On Disk IO, Part 3: LSM Trees

derefr · on Sept 28, 2017

Are LSM trees still relevant under a mostly-NVMe storage architecture? If not, what is used instead?

makmanalp · on Sept 28, 2017

SSDs are still a leaky abstraction, e.g. https://news.ycombinator.com/item?id=15271254

Edit: the other thing is that choosing LSM trees (and other data structures) isn't just about storage, it's about access patterns. With a an LSM-tree, you're optimizing for insertions happening often, at the expense of querying. Insertion With B-trees, you spend more time inserting data into the tree, but it's easier to query later.

High performance data systems do optimize for this tradeoff even at the level of L1/L2/L3 cache and main memory, let alone between main memory and disk (which is way slower). The fact that this opportunity for optimization exists is just an irrefutable result of the cache hierarchy, i.e. the fact that there's faster and slower bits of memory, and the slower bits tend to be closer to the CPU and smaller. And this structure happens mainly because of expense, and the laws of physics.

If you're always inserting stuff, you want the location that you're inserting stuff into to be easily accessible. With LSM trees, you're inserting stuff sequentially, so it's easy to keep that spot in CPU cache. With B-trees, you have to scan all over the tree to insert stuff, meaning stuff is flying in and out of cache as you're locating and inserting things.

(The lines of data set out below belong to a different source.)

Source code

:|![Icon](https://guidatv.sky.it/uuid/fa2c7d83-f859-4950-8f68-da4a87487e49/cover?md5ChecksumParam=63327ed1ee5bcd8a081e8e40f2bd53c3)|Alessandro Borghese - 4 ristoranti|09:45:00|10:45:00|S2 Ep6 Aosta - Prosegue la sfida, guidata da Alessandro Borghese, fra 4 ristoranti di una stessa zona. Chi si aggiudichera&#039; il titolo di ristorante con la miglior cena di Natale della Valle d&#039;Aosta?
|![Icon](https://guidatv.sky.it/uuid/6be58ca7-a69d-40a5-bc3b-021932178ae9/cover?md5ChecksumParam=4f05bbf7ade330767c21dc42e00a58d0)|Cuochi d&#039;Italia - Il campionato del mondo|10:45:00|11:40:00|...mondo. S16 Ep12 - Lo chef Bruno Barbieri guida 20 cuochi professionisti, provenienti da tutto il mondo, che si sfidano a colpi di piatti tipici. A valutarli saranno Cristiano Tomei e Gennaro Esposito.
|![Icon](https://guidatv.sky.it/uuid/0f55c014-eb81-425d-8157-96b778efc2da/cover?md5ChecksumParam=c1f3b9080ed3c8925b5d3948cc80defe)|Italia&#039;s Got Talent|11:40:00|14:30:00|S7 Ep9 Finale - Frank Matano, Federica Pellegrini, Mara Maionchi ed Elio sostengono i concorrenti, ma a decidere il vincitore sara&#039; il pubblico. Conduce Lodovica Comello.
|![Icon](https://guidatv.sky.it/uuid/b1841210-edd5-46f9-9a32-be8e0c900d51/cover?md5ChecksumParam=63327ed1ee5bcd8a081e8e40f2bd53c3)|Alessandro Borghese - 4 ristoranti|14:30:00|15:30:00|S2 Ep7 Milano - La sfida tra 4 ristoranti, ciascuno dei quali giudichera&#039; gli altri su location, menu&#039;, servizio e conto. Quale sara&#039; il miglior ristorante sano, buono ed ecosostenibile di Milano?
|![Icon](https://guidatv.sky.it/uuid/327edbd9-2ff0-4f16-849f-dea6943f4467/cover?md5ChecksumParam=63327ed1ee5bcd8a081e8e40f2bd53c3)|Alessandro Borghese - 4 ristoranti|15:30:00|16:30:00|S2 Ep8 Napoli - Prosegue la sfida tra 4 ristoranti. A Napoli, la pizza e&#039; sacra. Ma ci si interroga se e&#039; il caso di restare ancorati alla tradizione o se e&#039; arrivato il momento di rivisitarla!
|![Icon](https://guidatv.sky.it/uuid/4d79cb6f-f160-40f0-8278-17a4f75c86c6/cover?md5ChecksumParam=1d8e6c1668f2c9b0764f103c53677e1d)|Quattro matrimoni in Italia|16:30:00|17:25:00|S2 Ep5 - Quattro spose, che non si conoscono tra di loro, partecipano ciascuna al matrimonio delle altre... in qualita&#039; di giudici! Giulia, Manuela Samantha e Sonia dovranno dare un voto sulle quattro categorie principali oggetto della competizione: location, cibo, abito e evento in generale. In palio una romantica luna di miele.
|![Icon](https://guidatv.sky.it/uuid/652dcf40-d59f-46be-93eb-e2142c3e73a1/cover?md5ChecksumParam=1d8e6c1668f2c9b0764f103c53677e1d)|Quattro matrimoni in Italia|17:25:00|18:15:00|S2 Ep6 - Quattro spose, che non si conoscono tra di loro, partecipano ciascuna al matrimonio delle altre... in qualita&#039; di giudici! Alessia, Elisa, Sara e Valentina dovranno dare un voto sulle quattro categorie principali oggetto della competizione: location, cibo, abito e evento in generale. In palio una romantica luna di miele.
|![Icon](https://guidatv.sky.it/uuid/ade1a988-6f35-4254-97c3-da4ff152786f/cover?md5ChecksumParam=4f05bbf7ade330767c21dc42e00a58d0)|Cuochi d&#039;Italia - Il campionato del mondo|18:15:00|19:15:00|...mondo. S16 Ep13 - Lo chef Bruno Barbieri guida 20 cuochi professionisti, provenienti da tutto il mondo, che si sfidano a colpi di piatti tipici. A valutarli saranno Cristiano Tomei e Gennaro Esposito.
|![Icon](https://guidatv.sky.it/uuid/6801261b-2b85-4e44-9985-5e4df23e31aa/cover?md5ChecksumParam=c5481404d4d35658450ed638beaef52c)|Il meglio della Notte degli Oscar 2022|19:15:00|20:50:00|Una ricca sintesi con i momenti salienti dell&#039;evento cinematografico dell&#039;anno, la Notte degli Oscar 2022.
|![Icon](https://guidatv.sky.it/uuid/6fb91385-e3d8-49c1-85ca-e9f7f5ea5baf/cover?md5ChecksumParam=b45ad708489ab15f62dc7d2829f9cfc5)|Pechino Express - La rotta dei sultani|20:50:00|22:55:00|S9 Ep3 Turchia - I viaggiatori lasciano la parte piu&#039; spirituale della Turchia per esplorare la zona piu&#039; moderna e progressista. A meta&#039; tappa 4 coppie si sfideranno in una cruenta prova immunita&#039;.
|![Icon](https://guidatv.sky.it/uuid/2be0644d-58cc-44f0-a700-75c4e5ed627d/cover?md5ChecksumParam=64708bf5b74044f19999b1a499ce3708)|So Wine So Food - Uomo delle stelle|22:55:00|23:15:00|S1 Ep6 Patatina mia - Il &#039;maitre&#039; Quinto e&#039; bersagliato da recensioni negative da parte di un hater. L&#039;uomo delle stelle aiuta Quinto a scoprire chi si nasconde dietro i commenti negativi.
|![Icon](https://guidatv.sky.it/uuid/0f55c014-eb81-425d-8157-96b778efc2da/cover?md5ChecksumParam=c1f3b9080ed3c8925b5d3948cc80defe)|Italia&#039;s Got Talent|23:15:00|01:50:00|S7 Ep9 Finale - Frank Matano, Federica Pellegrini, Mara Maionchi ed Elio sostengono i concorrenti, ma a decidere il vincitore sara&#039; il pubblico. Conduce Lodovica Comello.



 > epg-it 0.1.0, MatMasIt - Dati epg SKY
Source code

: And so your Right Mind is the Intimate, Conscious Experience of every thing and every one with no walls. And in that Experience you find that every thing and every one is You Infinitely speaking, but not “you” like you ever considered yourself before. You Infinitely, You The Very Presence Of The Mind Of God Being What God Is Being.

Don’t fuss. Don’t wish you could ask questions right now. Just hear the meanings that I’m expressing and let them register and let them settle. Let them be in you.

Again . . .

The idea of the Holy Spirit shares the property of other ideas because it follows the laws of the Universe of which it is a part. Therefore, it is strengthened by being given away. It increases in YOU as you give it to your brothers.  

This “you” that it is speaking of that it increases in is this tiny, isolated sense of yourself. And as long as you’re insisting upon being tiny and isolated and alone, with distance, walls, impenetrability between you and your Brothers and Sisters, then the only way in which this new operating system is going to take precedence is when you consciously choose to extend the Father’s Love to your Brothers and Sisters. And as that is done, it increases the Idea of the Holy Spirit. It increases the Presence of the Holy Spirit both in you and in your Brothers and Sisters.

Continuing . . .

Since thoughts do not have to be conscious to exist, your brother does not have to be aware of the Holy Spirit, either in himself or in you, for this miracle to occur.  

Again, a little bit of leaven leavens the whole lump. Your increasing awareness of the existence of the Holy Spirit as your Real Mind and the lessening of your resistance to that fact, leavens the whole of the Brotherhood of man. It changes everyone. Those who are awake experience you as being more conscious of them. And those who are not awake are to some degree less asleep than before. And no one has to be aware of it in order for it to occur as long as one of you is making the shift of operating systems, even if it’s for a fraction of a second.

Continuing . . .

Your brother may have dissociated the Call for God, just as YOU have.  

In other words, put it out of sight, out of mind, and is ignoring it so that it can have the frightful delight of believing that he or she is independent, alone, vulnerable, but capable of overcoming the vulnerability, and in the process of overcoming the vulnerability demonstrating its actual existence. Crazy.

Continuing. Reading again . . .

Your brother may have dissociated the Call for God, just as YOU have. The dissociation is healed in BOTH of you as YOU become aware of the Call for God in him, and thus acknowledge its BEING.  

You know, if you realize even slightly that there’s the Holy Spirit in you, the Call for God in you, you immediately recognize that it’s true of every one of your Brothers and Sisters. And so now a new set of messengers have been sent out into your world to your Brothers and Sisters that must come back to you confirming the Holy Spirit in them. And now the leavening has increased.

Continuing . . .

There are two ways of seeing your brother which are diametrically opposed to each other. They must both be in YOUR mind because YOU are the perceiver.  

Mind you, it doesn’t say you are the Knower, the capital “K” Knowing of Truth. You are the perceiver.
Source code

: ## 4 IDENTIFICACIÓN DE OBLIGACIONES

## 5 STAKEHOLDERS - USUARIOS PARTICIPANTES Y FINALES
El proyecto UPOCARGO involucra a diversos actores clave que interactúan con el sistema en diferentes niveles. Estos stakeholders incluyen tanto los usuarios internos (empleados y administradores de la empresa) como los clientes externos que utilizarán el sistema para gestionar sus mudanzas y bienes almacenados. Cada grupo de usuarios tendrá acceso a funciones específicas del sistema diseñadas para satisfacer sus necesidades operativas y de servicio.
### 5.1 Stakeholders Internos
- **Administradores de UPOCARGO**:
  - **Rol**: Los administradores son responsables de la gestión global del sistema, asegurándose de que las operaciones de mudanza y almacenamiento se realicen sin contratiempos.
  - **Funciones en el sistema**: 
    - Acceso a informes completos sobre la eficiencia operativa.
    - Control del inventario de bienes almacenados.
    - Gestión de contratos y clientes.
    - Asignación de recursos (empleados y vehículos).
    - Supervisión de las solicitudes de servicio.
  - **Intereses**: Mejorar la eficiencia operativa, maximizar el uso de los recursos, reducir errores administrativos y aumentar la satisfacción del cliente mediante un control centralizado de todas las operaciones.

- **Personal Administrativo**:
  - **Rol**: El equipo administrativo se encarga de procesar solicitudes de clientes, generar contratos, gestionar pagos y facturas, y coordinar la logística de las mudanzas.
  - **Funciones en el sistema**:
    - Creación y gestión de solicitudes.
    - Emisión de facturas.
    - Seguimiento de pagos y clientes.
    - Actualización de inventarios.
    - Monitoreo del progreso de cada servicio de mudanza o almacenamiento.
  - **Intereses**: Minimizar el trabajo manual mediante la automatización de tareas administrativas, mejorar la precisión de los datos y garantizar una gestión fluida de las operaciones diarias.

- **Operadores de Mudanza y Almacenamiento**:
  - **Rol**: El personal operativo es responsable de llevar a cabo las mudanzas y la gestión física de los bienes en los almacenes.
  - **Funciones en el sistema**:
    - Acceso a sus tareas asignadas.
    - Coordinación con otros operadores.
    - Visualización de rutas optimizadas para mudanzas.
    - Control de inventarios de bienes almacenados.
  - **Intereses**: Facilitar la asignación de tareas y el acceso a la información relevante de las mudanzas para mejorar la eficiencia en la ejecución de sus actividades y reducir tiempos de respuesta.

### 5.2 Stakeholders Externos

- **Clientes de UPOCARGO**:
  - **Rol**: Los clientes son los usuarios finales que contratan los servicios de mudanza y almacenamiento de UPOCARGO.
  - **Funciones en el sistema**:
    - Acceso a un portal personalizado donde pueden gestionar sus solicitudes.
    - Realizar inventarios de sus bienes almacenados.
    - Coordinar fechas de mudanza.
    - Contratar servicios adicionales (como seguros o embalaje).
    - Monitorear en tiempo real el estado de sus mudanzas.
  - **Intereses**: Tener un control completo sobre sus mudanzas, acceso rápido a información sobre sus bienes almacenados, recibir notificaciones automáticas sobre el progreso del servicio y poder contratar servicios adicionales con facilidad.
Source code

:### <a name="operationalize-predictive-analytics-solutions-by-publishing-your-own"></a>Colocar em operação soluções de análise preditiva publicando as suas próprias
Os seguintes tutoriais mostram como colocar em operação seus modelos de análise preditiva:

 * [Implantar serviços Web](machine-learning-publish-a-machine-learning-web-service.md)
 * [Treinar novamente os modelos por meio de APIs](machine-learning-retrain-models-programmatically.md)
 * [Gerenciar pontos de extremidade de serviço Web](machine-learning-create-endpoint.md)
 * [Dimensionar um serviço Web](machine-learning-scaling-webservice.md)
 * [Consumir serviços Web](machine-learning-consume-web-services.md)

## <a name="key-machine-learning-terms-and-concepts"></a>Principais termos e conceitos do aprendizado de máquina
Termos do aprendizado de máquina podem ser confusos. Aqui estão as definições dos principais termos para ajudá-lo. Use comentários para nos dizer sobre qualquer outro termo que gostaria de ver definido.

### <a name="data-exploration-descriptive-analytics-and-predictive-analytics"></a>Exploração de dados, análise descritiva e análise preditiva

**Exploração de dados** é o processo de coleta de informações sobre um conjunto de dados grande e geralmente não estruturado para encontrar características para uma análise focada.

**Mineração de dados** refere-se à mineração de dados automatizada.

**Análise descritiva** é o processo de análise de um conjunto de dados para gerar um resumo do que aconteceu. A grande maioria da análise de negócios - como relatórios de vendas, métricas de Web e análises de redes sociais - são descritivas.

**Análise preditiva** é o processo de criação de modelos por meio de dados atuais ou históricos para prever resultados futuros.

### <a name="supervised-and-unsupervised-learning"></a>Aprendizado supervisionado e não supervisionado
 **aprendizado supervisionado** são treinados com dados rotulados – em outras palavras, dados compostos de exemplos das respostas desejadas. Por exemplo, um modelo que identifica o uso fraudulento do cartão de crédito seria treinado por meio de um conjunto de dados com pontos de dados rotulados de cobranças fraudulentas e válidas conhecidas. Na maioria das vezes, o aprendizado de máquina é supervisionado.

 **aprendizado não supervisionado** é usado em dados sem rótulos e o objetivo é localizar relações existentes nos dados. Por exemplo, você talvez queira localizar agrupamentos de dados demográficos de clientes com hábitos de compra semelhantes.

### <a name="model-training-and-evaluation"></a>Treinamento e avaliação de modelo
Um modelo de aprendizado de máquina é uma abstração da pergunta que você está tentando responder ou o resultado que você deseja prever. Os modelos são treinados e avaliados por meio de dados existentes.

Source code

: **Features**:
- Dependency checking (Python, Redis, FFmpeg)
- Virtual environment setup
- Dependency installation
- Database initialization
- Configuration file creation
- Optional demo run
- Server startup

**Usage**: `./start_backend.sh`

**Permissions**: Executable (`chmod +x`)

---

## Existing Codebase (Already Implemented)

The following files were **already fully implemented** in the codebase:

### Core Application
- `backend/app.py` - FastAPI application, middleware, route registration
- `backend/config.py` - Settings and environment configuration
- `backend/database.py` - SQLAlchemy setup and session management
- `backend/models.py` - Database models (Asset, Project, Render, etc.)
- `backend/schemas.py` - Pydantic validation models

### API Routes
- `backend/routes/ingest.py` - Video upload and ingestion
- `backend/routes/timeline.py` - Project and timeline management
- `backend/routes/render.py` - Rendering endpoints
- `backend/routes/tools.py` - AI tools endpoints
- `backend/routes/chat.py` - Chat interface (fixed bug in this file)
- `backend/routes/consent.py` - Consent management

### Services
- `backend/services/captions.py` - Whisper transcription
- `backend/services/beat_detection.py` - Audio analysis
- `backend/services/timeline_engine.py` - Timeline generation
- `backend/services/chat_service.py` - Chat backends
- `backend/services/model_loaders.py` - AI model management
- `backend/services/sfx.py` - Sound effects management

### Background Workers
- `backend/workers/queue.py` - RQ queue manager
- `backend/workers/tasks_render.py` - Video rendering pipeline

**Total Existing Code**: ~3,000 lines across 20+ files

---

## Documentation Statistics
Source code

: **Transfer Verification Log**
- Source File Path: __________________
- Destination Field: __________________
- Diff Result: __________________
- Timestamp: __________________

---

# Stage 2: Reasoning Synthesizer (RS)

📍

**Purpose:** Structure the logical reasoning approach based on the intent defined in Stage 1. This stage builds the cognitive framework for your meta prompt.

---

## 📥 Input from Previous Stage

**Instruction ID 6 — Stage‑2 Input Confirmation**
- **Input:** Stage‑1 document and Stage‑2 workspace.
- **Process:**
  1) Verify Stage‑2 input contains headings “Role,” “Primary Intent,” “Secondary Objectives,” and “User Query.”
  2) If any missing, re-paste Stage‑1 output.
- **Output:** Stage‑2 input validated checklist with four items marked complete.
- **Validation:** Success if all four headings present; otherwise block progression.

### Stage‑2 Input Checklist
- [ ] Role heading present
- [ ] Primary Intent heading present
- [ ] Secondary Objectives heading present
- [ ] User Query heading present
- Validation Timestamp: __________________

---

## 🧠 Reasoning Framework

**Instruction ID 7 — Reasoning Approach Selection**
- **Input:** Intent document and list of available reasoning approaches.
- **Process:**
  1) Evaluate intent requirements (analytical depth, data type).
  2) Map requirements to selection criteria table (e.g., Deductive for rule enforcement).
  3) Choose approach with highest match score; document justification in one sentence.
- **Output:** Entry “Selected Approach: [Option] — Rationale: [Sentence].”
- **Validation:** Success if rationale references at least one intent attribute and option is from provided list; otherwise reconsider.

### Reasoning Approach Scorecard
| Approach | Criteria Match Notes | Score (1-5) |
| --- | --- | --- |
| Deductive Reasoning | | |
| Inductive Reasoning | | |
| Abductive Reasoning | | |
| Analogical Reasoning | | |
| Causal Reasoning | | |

jdefarge · on Sept 28, 2017

You are absolutely right. Just an addendum: there are modern B-Trees that are optimised to leverage the cache lines, part of the so called cache oblivious data structures ( http://erikdemaine.org/papers/CacheObliviousBTrees_SICOMP/pa... ). A cache oblivious B-Tree is the basis of Percona's TokuDB storage engine: https://www.percona.com/doc/percona-tokudb/ft-index.html

kdkeyser · on Sept 29, 2017

I believe TokuDB is using a flavor of B epsilon trees, i.e. a B tree with, per node, an associated staging area for writes to that node or its child nodes. Keeps inserts localised at the top of the tree, until the staging areas fill up. Then these staged inserts are propagated in batches down the tree.

In my opinion, a nice middle ground between the B tree and LSM approaches.

ewams · on Sept 28, 2017

My understanding is nvme drives are SSD drives, it's just a different interface. It goes over the pcie bus instead of thru sata / sas which have to go thru another processor that introduces overhead. So they are just faster SSD drives because the connection method and communication format is different.

jdefarge · on Sept 28, 2017

By the way, there's an interest research on designing a new file system based on LSM tree that leverages SSD's sequential writing, as it is mainly motivated by SSDs' shortcomings with random writes: https://www.usenix.org/legacy/event/fast/tech/full_papers/Mi...

loeg · on Sept 28, 2017

You are correct about current flash NVMe drives. The main benefit of NVMe over SATA is lower protocol overhead and more queues. However, it is expected that some sort of low-latency non-volatile storage will become available at some point and that will probably only make sense to put behind NVMe.

Intel's Optane is one example, although it isn't quite as fast or as durable as Intel's initial marketing claims.

haneefmubarak · on Sept 28, 2017

Yep! Even on an NVMe architecture, large sequential writes are much more efficient than randomized small writes.

Vogtinator · on Sept 29, 2017

In the first part, the author makes several mistakes including confusing O_DIRECT with DMA. So take this with a grain of salt.

ifesdjeen · on Sept 29, 2017

If you could list the mistakes, the author could try making corrections and improve the text.

As regard O_DIRECT vs DMA, not sure what exactly you're saying. Understanding Linux Kernel book, for example, is using them quite interchangeably as well (4th edition, 2.6 kernel). Block devices are handled through interrupts and DMA, and these are lower-level means for doing IO. Scylla devs are using it quite interchangeably as well: https://github.com/scylladb/seastar/blob/master/core/reactor...

Wording might have been not optimal, but author never implied that O_DIRECT is DMA.

disclaimer: I'm the author.

cryptonector · on Sept 30, 2017

The author confused DMA with mmap(). The confusion is in the second part, when referencing the first. Whatever, it's braino.